• THE DATA:
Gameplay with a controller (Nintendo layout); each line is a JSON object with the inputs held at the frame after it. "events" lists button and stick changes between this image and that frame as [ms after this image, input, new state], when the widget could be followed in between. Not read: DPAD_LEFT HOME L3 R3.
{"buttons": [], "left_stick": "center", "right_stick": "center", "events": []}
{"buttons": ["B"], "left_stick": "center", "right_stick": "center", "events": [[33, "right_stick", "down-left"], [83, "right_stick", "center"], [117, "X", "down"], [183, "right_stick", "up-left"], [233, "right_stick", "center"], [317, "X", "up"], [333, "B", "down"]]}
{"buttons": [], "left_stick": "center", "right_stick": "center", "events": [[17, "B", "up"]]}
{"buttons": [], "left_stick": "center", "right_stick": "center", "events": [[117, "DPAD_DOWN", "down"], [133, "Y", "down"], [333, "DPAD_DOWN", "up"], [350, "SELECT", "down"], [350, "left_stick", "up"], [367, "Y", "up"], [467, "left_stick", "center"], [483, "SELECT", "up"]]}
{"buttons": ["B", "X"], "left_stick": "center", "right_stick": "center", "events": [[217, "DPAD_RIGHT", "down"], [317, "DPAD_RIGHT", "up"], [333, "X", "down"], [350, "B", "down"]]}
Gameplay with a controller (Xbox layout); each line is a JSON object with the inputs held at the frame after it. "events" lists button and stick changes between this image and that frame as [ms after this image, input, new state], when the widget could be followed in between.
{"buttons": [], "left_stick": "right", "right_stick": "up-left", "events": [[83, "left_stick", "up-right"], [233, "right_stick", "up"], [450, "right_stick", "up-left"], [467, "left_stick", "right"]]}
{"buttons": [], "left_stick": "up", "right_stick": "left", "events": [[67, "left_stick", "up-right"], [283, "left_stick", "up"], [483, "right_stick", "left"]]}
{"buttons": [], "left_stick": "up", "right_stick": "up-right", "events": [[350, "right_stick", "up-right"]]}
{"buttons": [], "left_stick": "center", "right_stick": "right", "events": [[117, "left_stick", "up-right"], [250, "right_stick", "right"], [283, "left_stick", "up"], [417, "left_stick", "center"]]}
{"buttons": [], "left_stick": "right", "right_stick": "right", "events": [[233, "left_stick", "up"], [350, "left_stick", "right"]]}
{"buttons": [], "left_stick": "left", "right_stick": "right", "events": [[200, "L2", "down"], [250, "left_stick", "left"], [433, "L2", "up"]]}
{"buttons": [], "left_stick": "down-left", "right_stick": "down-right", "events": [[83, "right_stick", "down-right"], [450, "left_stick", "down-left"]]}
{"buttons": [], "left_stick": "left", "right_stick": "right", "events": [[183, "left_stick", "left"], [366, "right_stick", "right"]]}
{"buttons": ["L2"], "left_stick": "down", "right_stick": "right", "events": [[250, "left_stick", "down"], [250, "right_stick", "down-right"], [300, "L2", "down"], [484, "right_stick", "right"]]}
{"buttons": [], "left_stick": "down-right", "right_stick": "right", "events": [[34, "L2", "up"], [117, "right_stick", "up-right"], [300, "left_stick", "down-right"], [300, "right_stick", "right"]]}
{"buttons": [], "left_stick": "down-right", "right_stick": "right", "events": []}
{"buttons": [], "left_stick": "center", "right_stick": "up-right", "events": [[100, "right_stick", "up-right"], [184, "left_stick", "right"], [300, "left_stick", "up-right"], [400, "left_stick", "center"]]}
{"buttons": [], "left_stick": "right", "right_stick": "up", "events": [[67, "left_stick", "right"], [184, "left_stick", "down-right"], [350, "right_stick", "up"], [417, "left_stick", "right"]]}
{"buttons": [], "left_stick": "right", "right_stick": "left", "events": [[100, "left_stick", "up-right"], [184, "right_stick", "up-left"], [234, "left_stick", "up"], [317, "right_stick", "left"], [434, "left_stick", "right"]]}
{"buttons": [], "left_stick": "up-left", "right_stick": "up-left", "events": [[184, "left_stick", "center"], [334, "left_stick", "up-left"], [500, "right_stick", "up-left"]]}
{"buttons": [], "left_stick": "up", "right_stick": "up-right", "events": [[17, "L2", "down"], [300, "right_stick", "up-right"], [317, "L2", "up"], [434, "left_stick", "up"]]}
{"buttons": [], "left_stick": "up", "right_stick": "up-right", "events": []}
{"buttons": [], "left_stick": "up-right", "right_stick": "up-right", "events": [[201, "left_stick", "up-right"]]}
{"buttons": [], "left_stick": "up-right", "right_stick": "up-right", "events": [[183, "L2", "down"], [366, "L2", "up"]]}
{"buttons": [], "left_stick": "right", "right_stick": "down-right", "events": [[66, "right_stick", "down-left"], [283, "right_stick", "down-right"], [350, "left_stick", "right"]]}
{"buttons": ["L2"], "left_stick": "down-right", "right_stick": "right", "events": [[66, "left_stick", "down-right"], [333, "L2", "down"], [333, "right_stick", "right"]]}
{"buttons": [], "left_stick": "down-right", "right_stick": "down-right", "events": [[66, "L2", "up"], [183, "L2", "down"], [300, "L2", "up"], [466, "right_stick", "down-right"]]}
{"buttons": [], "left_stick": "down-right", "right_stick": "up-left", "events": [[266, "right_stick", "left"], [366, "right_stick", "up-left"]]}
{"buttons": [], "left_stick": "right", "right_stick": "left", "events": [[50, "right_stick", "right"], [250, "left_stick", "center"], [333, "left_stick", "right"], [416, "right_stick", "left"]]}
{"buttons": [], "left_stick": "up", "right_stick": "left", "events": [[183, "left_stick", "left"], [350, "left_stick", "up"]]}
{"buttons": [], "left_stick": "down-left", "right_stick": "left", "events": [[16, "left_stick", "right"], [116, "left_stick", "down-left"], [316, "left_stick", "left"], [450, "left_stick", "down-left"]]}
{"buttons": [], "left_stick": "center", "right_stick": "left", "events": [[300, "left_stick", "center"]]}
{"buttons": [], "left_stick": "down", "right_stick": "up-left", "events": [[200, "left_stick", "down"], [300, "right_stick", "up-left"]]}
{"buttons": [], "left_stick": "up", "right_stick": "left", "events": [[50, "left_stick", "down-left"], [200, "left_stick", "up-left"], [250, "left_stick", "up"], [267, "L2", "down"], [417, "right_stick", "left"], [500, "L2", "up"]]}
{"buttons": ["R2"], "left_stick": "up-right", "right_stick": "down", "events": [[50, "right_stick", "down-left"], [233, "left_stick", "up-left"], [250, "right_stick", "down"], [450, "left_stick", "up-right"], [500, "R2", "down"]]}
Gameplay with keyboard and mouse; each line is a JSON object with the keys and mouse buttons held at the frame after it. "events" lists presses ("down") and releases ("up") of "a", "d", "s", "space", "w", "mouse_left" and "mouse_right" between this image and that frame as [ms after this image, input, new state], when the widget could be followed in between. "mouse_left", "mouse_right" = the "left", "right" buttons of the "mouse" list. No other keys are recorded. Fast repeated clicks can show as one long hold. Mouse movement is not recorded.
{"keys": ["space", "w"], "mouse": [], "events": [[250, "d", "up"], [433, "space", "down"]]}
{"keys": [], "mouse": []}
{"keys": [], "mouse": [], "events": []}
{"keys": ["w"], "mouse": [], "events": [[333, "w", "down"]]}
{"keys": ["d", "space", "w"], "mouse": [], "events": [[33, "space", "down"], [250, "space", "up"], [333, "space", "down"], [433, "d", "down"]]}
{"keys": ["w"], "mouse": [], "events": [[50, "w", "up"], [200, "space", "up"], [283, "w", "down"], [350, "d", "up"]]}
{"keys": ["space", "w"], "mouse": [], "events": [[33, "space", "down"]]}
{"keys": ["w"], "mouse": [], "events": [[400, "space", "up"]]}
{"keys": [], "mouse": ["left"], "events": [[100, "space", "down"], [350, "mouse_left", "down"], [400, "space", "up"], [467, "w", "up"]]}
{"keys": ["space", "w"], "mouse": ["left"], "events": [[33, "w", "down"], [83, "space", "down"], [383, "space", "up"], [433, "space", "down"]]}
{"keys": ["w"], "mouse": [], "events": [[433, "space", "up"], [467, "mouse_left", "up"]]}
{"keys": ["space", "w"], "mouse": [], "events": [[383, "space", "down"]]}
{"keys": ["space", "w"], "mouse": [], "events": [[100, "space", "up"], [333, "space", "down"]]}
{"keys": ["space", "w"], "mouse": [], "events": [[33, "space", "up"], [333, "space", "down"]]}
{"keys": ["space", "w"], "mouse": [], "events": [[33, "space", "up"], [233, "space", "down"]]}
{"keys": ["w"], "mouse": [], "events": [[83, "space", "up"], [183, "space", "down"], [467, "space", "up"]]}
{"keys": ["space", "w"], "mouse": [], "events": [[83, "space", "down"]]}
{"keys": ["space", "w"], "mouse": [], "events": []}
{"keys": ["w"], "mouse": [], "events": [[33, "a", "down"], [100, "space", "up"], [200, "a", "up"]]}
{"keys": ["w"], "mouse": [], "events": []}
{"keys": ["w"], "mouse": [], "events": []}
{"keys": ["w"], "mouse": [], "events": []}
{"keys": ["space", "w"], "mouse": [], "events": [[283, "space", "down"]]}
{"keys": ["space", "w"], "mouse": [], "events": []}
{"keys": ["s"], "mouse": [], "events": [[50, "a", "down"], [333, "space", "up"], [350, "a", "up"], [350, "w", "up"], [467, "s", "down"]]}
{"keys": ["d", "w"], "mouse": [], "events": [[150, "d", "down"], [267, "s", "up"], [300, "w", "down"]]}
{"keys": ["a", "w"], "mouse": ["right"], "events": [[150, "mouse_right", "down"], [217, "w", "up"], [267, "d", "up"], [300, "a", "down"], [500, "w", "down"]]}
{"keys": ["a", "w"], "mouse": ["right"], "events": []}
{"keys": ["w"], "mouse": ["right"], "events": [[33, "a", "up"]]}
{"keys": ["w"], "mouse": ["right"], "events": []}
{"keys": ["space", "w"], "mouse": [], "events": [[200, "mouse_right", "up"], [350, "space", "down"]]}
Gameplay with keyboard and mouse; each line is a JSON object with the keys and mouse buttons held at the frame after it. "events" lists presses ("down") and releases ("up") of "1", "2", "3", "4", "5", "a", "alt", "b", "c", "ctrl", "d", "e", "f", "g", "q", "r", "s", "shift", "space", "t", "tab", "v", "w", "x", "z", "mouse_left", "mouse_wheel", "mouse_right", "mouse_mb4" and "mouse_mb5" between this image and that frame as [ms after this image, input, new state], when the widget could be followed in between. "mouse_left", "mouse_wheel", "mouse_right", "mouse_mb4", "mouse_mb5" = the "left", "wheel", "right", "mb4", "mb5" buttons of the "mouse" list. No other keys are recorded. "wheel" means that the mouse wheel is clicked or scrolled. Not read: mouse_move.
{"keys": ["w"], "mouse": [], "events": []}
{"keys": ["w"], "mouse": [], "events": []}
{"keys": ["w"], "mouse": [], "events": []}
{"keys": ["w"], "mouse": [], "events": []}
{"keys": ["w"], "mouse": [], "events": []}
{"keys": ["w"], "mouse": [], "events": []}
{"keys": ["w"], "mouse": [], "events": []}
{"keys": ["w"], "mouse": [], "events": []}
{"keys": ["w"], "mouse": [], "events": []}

• YOUR GOAL:
Reproduce exactly the lines from the one containing "Not read: mouse_move." through the last line of the records above, including both, and nothing else.

• RESULT FOR THIS TASK:
Gameplay with keyboard and mouse; each line is a JSON object with the keys and mouse buttons held at the frame after it. "events" lists presses ("down") and releases ("up") of "1", "2", "3", "4", "5", "a", "alt", "b", "c", "ctrl", "d", "e", "f", "g", "q", "r", "s", "shift", "space", "t", "tab", "v", "w", "x", "z", "mouse_left", "mouse_wheel", "mouse_right", "mouse_mb4" and "mouse_mb5" between this image and that frame as [ms after this image, input, new state], when the widget could be followed in between. "mouse_left", "mouse_wheel", "mouse_right", "mouse_mb4", "mouse_mb5" = the "left", "wheel", "right", "mb4", "mb5" buttons of the "mouse" list. No other keys are recorded. "wheel" means that the mouse wheel is clicked or scrolled. Not read: mouse_move.
{"keys": ["w"], "mouse": [], "events": []}
{"keys": ["w"], "mouse": [], "events": []}
{"keys": ["w"], "mouse": [], "events": []}
{"keys": ["w"], "mouse": [], "events": []}
{"keys": ["w"], "mouse": [], "events": []}
{"keys": ["w"], "mouse": [], "events": []}
{"keys": ["w"], "mouse": [], "events": []}
{"keys": ["w"], "mouse": [], "events": []}
{"keys": ["w"], "mouse": [], "events": []}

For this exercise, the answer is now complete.